Current chemotherapeutic treatment for cancer typically reduces tumor burden without eliminating all the cancer cells. To date, the classical cancer model has been the foundation for advances in cancer treatment. However, the high level of resistance of tumors to chemotherapy lends much support to the CSC model [1]. Multiple characteristics of CSCs account for resistance to chemotherapy and radiation, including lack of a targetable phenotype and specific oncoprotein expression, high level of MDR1 expression, and slow cycling rate [32]. Cell-based therapy involving T cells has been proposed for the targeting of CSCs. T cells have been shown to eliminate tumors by directly targeting tumor-associated antigens [39]. For practical purposes, however, a T-cell-based regimen is difficult to administer and fails to fit into the conventional pharmacology model [39].

The significance of the CSC theory is evident from many perspectives, such as survival analyses. Triple-positivity for Oct-4, Nanog, and CD133 in oral squamous cell carcinoma renders the poorest prognosis of all squamous cell carcinoma patients [33]. These findings indicate the lethality of the CSC and merit attention to CSCs as a future target for cancer chemotherapy. By eliminating the centrally located multipotential cell characterized by dysregulation of self-renewal ability, the source of maintenance and growth of tumors would be terminated.

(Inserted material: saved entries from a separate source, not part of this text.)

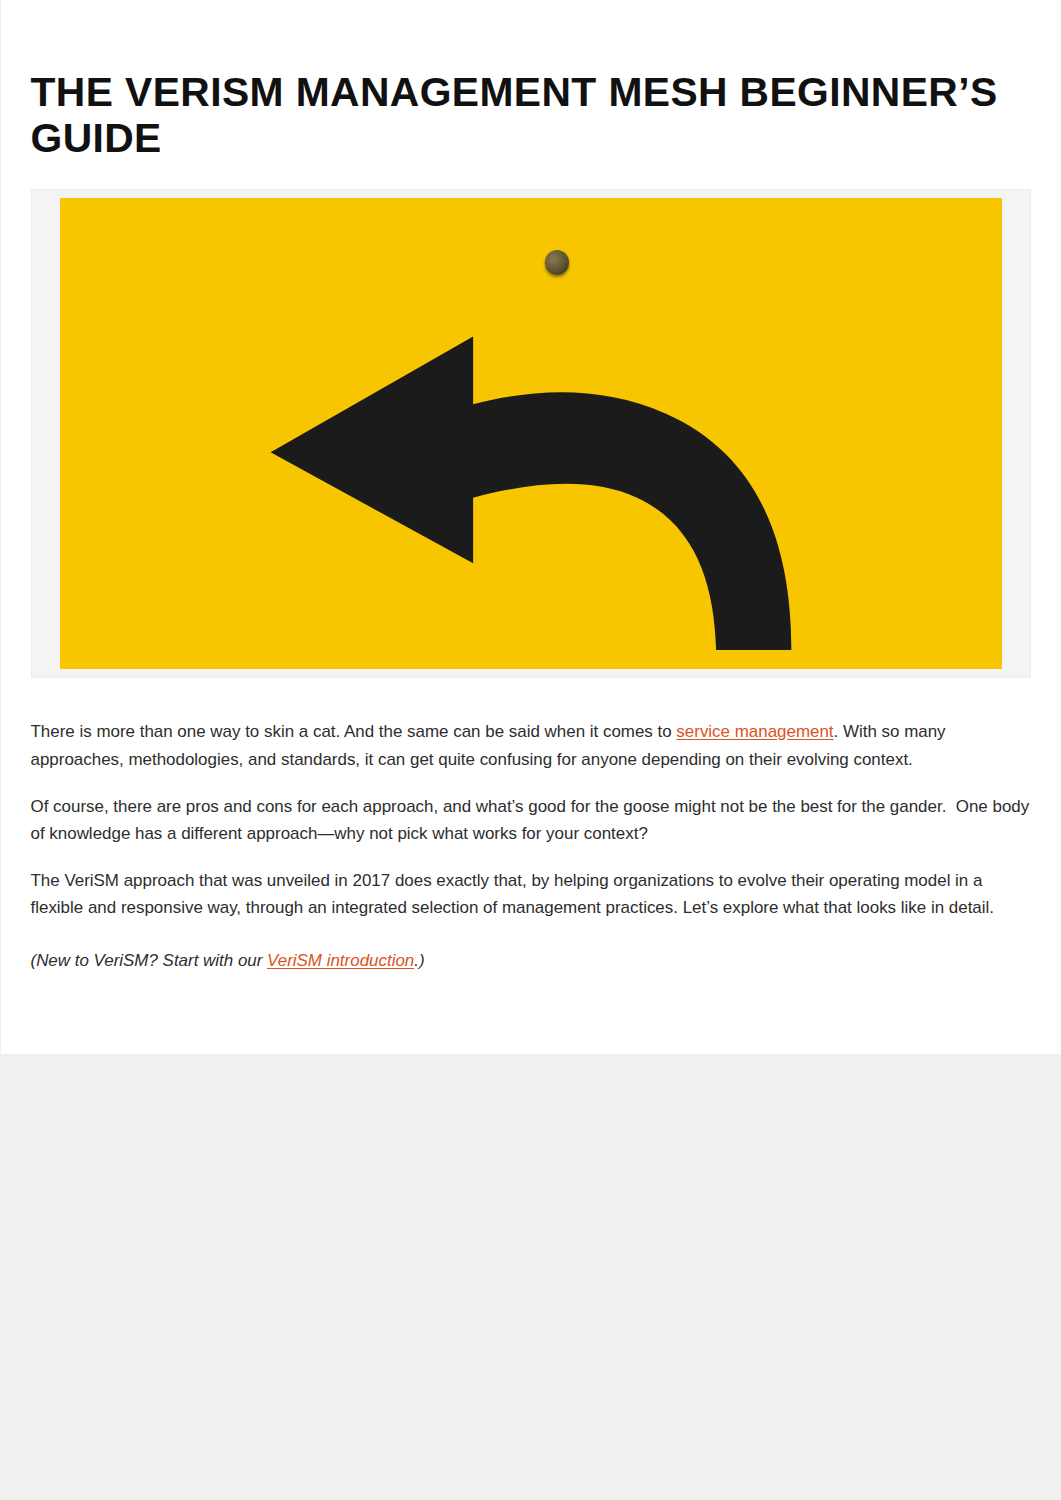The VeriSM Management Mesh Beginner’s Guide
There is more than one way to skin a cat. And the same can be said when it comes to service management. With so many approaches, methodologies, and standards, it can get quite confusing for anyone depending on their evolving context.
Of course, there are pros and cons for each approach, and what’s good for the goose might not be the best for the gander. One body of knowledge has a different approach—why not pick what works for your context?
The VeriSM approach that was unveiled in 2017 does exactly that, by helping organizations to evolve their operating model in a flexible and responsive way, through an integrated selection of management practices. Let’s explore what that looks like in detail.
(New to VeriSM? Start with our VeriSM introduction.)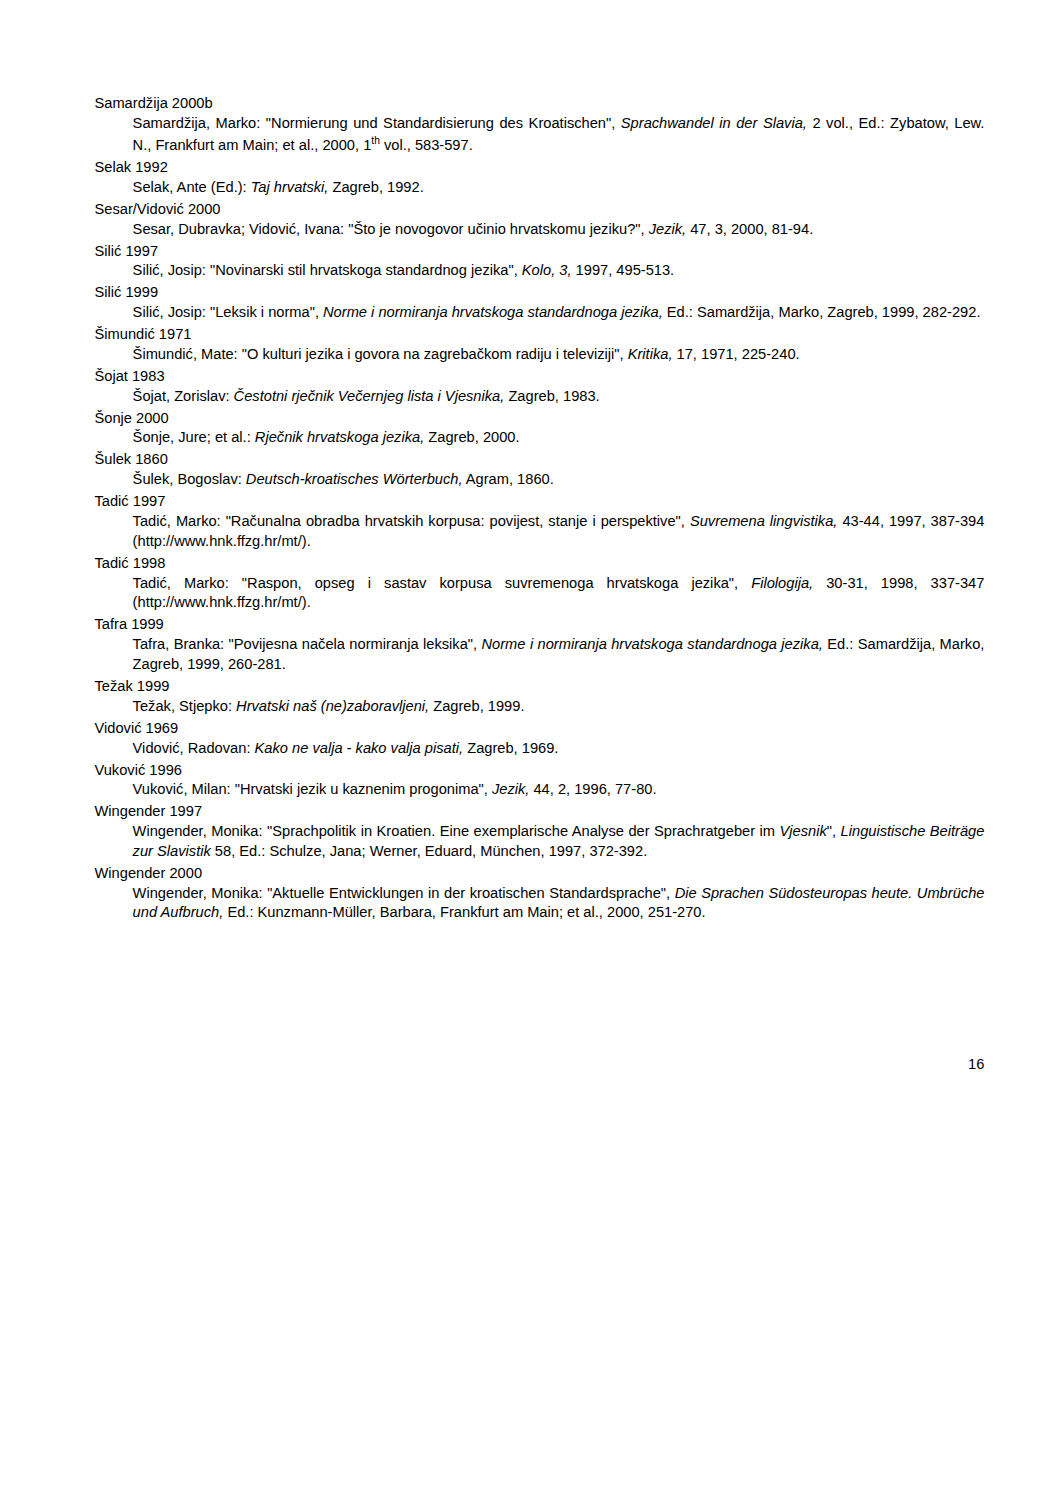Samardžija 2000b
Samardžija, Marko: "Normierung und Standardisierung des Kroatischen", Sprachwandel in der Slavia, 2 vol., Ed.: Zybatow, Lew. N., Frankfurt am Main; et al., 2000, 1th vol., 583-597.
Selak 1992
Selak, Ante (Ed.): Taj hrvatski, Zagreb, 1992.
Sesar/Vidović 2000
Sesar, Dubravka; Vidović, Ivana: "Što je novogovor učinio hrvatskomu jeziku?", Jezik, 47, 3, 2000, 81-94.
Silić 1997
Silić, Josip: "Novinarski stil hrvatskoga standardnog jezika", Kolo, 3, 1997, 495-513.
Silić 1999
Silić, Josip: "Leksik i norma", Norme i normiranja hrvatskoga standardnoga jezika, Ed.: Samardžija, Marko, Zagreb, 1999, 282-292.
Šimundić 1971
Šimundić, Mate: "O kulturi jezika i govora na zagrebačkom radiju i televiziji", Kritika, 17, 1971, 225-240.
Šojat 1983
Šojat, Zorislav: Čestotni rječnik Večernjeg lista i Vjesnika, Zagreb, 1983.
Šonje 2000
Šonje, Jure; et al.: Rječnik hrvatskoga jezika, Zagreb, 2000.
Šulek 1860
Šulek, Bogoslav: Deutsch-kroatisches Wörterbuch, Agram, 1860.
Tadić 1997
Tadić, Marko: "Računalna obradba hrvatskih korpusa: povijest, stanje i perspektive", Suvremena lingvistika, 43-44, 1997, 387-394 (http://www.hnk.ffzg.hr/mt/).
Tadić 1998
Tadić, Marko: "Raspon, opseg i sastav korpusa suvremenoga hrvatskoga jezika", Filologija, 30-31, 1998, 337-347 (http://www.hnk.ffzg.hr/mt/).
Tafra 1999
Tafra, Branka: "Povijesna načela normiranja leksika", Norme i normiranja hrvatskoga standardnoga jezika, Ed.: Samardžija, Marko, Zagreb, 1999, 260-281.
Težak 1999
Težak, Stjepko: Hrvatski naš (ne)zaboravljeni, Zagreb, 1999.
Vidović 1969
Vidović, Radovan: Kako ne valja - kako valja pisati, Zagreb, 1969.
Vuković 1996
Vuković, Milan: "Hrvatski jezik u kaznenim progonima", Jezik, 44, 2, 1996, 77-80.
Wingender 1997
Wingender, Monika: "Sprachpolitik in Kroatien. Eine exemplarische Analyse der Sprachratgeber im Vjesnik", Linguistische Beiträge zur Slavistik 58, Ed.: Schulze, Jana; Werner, Eduard, München, 1997, 372-392.
Wingender 2000
Wingender, Monika: "Aktuelle Entwicklungen in der kroatischen Standardsprache", Die Sprachen Südosteuropas heute. Umbrüche und Aufbruch, Ed.: Kunzmann-Müller, Barbara, Frankfurt am Main; et al., 2000, 251-270.
16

From a pharmacologic standpoint, methods are currently being devised to suppress CSCs. For instance, an alkylating agent used in chemotherapy for glioblastoma multiforme fails to affect CSCs that are inherently resistant [40]. The use of chloride channel antagonists, however, has shown to induce apoptosis of these CSCs [41]. The use of monoclonal antibodies to target CSCs has been proposed based on the ideas that antibodies can interfere with cancer cell signaling pathways, assist in the delivery of anticancer agents, and facilitate an immune response to tumors [34]. This approach is beneficial because it attempts to specifically target CSCs and to efficiently destroy the tumor while exerting minimal damage to healthy cells. Monoclonal antibody therapy for CSCs may thus improve prognoses [34]. Clearly, much room for pharmacological therapy against CSCs exists.

7. Outlook: Courses of Action to Combat Breast Cancer

The link between the chronic inflammation process and cancer growth will continue to be investigated in order to fully understand the possible functions of the various interleukins as they would relate to preventing cancer cell proliferation. Future prospects include harnessing IL-2-induced maturation of CTLs to induce apoptosis in cancer cells. Also, there is a possibility of using IL-21-primed mature CTLs as a form of external treatment as it has been shown that they have strong antitumor properties. TGF-β could also be a significant player in future treatments of breast cancer. Harnessing its capability to arrest the cell cycle progression would be a monumental step in the combating cancer. The anti-inflammatory properties of mesenchymal stem cells may be of value in the future of breast cancer therapy, as sites of inflammation facilitate cancer by preventing apoptosis and promoting cellular proliferation [21]. Clearly, prospects for the future in oncology research are vast.